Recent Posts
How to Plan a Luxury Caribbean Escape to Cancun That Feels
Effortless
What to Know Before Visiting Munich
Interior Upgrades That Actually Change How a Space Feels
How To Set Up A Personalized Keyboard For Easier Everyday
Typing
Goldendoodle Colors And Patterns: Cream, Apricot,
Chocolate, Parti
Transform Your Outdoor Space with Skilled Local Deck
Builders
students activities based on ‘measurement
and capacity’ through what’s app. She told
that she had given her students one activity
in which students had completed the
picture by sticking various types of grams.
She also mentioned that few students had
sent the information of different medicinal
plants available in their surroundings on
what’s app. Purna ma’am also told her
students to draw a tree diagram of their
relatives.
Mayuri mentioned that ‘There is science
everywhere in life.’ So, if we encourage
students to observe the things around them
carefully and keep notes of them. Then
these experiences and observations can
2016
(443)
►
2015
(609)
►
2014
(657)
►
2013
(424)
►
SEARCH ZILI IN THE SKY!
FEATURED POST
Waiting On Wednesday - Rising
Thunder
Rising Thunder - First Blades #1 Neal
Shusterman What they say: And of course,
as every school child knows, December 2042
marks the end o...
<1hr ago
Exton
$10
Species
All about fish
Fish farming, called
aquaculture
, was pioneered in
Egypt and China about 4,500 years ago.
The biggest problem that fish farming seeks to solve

────────────────

→ Aim of the exercise
Please give back only the lines between the first line of the entries and the line with "sent the information of different medicinal", both ends included, word for word.

→ Written answer
Recent Posts
How to Plan a Luxury Caribbean Escape to Cancun That Feels
Effortless
What to Know Before Visiting Munich
Interior Upgrades That Actually Change How a Space Feels
How To Set Up A Personalized Keyboard For Easier Everyday
Typing
Goldendoodle Colors And Patterns: Cream, Apricot,
Chocolate, Parti
Transform Your Outdoor Space with Skilled Local Deck
Builders
students activities based on ‘measurement
and capacity’ through what’s app. She told
that she had given her students one activity
in which students had completed the
picture by sticking various types of grams.
She also mentioned that few students had
sent the information of different medicinal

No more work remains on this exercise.